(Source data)

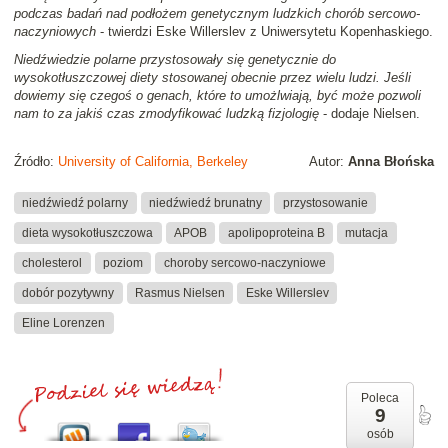
podczas badań nad podłożem genetycznym ludzkich chorób sercowo-
naczyniowych
- twierdzi Eske Willerslev z Uniwersytetu Kopenhaskiego.
Niedźwiedzie polarne przystosowały się genetycznie do
wysokotłuszczowej diety stosowanej obecnie przez wielu ludzi. Jeśli
dowiemy się czegoś o genach, które to umożlwiają, być może pozwoli
nam to za jakiś czas zmodyfikować ludzką fizjologię
- dodaje Nielsen.
Źródło:
University of California, Berkeley
Autor:
Anna Błońska
niedźwiedź polarny
niedźwiedź brunatny
przystosowanie
dieta wysokotłuszczowa
APOB
apolipoproteina B
mutacja
cholesterol
poziom
choroby sercowo-naczyniowe
dobór pozytywny
Rasmus Nielsen
Eske Willerslev
Eline Lorenzen
Poleca
9
osób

WORK REQUIRED:
Give the lines from the one containing "niedźwiedź brunatny" through the end of the entries again, exactly as written and with no other lines.

ANSWER AREA:
niedźwiedź brunatny
przystosowanie
dieta wysokotłuszczowa
APOB
apolipoproteina B
mutacja
cholesterol
poziom
choroby sercowo-naczyniowe
dobór pozytywny
Rasmus Nielsen
Eske Willerslev
Eline Lorenzen
Poleca
9
osób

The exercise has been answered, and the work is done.